(Extracted material begins)

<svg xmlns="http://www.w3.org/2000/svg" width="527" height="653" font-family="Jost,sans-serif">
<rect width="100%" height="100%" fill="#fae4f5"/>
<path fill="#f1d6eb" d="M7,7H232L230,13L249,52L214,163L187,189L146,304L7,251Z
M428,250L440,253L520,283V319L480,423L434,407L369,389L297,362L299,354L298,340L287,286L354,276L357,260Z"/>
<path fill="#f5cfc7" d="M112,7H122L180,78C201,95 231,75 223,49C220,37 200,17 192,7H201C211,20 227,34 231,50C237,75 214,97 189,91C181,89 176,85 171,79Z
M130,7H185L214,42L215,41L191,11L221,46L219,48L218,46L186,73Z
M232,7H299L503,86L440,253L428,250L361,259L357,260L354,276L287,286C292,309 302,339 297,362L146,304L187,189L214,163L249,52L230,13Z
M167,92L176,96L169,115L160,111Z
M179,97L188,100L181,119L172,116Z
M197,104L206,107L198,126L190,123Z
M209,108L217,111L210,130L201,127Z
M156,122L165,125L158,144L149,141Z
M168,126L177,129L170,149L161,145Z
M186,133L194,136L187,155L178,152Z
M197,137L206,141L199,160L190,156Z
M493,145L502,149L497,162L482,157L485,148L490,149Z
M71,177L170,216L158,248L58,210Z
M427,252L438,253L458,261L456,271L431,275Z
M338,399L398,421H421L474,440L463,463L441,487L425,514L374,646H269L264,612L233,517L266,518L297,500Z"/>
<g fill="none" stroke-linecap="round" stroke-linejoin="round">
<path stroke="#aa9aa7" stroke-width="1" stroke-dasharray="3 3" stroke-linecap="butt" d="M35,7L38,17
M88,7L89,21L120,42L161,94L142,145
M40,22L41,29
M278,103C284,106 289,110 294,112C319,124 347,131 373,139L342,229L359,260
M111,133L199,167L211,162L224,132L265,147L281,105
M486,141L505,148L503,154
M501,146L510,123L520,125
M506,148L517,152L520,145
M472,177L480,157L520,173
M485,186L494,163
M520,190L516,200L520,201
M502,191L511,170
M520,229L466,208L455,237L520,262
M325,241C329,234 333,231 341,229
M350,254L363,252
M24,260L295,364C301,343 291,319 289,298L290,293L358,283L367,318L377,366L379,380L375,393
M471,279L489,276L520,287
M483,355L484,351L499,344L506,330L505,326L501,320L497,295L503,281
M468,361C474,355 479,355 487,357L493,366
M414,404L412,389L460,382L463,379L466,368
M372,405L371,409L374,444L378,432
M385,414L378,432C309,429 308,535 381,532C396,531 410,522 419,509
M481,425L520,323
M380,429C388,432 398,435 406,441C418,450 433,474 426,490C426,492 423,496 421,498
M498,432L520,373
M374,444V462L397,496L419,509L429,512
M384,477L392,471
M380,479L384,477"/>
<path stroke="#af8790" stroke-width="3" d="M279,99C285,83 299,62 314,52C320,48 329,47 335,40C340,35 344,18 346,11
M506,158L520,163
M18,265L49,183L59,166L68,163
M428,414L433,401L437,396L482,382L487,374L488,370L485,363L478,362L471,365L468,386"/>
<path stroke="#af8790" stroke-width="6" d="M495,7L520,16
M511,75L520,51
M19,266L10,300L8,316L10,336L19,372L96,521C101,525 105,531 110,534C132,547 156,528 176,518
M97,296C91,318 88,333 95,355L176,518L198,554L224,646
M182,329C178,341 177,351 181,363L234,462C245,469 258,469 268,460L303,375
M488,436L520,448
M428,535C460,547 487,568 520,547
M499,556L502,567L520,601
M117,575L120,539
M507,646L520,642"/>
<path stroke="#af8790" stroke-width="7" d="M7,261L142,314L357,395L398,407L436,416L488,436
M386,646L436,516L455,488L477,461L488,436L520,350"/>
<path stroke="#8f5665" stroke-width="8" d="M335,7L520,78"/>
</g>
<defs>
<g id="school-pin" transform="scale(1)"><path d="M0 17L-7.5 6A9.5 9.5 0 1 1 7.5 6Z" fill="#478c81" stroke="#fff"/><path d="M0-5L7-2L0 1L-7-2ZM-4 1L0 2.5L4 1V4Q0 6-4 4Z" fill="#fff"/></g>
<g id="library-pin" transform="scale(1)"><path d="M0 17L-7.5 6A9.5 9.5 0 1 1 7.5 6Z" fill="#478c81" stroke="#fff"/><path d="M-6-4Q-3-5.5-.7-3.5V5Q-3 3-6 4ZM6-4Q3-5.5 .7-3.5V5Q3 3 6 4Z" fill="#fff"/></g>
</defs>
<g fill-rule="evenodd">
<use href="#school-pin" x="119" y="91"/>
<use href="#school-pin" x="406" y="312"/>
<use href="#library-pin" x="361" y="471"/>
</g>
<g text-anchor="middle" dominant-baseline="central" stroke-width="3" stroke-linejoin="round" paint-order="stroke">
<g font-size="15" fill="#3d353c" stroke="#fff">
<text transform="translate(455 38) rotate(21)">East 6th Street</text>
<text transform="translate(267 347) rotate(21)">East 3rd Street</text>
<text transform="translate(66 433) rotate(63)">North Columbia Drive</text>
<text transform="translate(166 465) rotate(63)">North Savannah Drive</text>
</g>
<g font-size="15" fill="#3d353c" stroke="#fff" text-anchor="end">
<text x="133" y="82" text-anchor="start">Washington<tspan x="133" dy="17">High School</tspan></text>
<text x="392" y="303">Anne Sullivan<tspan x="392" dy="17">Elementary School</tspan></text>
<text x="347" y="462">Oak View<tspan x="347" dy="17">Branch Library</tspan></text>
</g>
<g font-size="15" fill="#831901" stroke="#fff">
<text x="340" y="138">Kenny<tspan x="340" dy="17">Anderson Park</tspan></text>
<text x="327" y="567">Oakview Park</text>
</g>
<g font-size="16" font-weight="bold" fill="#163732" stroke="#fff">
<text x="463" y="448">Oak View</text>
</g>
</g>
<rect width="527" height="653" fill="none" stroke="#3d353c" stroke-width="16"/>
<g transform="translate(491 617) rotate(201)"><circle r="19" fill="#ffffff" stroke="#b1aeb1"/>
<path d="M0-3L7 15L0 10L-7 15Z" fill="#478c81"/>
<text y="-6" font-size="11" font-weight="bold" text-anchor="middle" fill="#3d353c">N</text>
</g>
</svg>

(Extracted material ends)

▸ **Description of the task**:
Collect from the data above every line that includes "size".

▸ **Task result**:
<g font-size="15" fill="#3d353c" stroke="#fff">
<g font-size="15" fill="#3d353c" stroke="#fff" text-anchor="end">
<g font-size="15" fill="#831901" stroke="#fff">
<g font-size="16" font-weight="bold" fill="#163732" stroke="#fff">
<text y="-6" font-size="11" font-weight="bold" text-anchor="middle" fill="#3d353c">N</text>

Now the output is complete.